Betterment for Advisors has fully automated its custom model-portfolio offering and eliminated its minimum asset commitment, which had been $2.5 million per advisor.

Advisors using the platform to build their own model portfolios will no longer have to interact with Betterment relationship managers to do so. They can do it all themselves, with no holdups due to limitations on bandwidth or other potential delays.

This “self-serve” process also makes it easier for advisors to adjust current client portfolios on the Betterment for Advisors platform and to migrate client portfolios to the platform, said Jon Mauney, general manager of Betterment for Advisors.

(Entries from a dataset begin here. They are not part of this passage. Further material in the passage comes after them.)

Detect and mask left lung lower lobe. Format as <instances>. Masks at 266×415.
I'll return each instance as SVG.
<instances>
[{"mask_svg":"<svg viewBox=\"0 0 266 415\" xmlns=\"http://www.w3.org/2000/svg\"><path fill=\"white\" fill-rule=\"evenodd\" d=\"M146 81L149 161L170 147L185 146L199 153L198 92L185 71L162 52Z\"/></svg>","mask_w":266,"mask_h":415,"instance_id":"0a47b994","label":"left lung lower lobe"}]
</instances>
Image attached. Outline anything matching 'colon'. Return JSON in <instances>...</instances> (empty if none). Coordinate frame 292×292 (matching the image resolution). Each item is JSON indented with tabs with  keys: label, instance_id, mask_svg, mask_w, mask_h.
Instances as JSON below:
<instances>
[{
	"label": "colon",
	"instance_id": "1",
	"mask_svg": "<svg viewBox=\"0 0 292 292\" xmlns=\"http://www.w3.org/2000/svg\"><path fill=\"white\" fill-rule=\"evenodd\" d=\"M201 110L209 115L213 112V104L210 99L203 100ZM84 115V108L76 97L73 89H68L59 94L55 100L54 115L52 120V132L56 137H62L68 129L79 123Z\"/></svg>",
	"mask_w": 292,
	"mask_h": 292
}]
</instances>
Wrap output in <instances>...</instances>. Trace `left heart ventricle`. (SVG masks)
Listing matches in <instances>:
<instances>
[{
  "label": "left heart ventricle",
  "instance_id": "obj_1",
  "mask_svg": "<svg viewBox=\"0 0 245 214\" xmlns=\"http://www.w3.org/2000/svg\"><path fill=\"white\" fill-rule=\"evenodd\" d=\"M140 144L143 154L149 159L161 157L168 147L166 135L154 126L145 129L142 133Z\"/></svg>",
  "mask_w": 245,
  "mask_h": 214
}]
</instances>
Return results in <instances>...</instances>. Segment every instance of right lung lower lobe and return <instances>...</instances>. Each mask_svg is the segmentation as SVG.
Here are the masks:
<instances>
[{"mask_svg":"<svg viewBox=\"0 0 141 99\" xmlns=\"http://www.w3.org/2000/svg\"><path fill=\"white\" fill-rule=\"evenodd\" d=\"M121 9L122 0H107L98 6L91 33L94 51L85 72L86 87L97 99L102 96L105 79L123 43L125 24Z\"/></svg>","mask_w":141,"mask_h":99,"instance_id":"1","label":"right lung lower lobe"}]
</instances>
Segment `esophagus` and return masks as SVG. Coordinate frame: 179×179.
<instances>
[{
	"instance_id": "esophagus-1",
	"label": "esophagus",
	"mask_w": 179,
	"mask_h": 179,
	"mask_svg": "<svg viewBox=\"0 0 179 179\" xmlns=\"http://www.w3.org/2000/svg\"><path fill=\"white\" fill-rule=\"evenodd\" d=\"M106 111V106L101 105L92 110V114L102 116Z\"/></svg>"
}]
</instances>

The largest independent digital advisor, with $32 billion in assets, expanded its advisor platform to include advisors’ own model portfolios of ETFs in February. The platform allows advisors to choose assets from more than 1,500 ETFs, allocate weightings based on risk levels of their clients, and choose secondary assets to purchase when primary assets are sold for tax-loss harvesting purposes.

Betterment for Advisors will automatically harvest losses for portfolios of taxable accounts if advisors want the service and estimate the tax implications of portfolio changes. Advisors can design taxable and nontaxable accounts on the platform.

Within the next month or so, Betterment for Advisors expects to allow advisors to input their own capital market expectations into their model portfolios on the platform rather than use Betterment’s.

The digital advisory firm is also “very interested” in offering access to cryptocurrencies on its platform, but wants to make sure it has “the right way to deliver that to investors,” said Mauney, noting that the offering should be low-cost and efficient.

When Betterment CEO Sarah Levy disclosed the firm’s interest in crypto last summer, she spoke about “crypto with a guided wrapper.” To date, the ETF wrapper that Betterment uses for all its investments is not available for direct investments in cryptocurrencies such as Bitcoin and Ether, although at least a dozen Bitcoin ETFs are awaiting approval from the Securities and Exchange Commission. There are, however, ETFs on the market that invest in companies involved in the crypto market and in blockchain.